(Given entries)
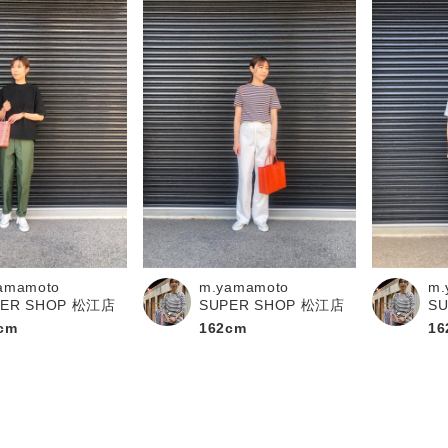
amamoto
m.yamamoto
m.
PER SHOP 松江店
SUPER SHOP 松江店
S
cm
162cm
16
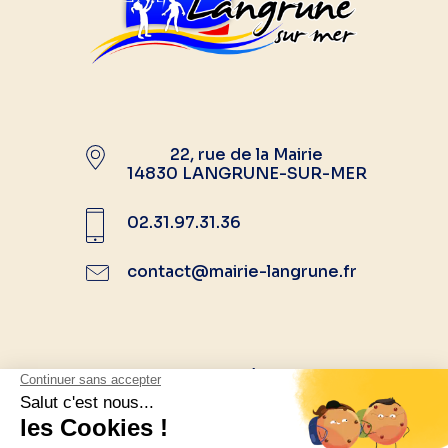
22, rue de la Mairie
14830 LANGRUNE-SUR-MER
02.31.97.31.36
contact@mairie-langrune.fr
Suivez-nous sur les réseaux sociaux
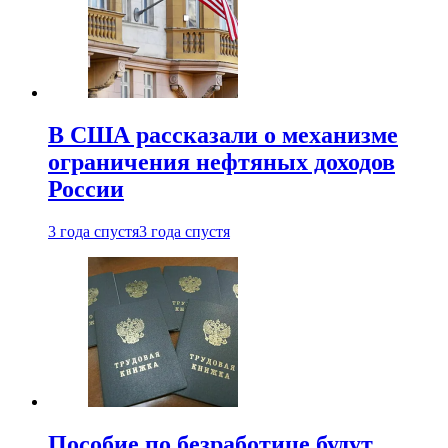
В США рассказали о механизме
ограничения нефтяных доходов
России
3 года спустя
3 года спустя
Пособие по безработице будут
(End Given entries)
Work item: All of the records need to be restated word for word, but not the pictures.

Answer to this exercise:
amamoto
m.yamamoto
m.
PER SHOP 松江店
SUPER SHOP 松江店
S
cm
162cm
16
22, rue de la Mairie
14830 LANGRUNE-SUR-MER
02.31.97.31.36
contact@mairie-langrune.fr
Suivez-nous sur les réseaux sociaux
В США рассказали о механизме
ограничения нефтяных доходов
России
3 года спустя
3 года спустя
Пособие по безработице будут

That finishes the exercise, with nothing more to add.